■ **Work item**: Reproduce the records below exactly, but leave their pictures out of the copy.

Data excerpts:
##########

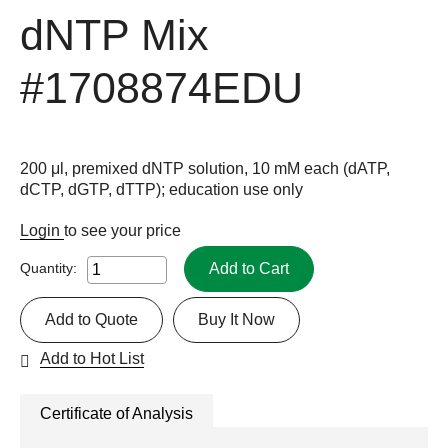
dNTP Mix
#1708874EDU
200 μl, premixed dNTP solution, 10 mM each (dATP,
dCTP, dGTP, dTTP); education use only
Login
to see your price
Add to Cart
Quantity:
Add to Quote
Buy It Now
Add to Hot List
Certificate of Analysis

##########

■ **Response to the task**:
dNTP Mix
#1708874EDU
200 μl, premixed dNTP solution, 10 mM each (dATP,
dCTP, dGTP, dTTP); education use only
Login
to see your price
Add to Cart
Quantity:
Add to Quote
Buy It Now
Add to Hot List
Certificate of Analysis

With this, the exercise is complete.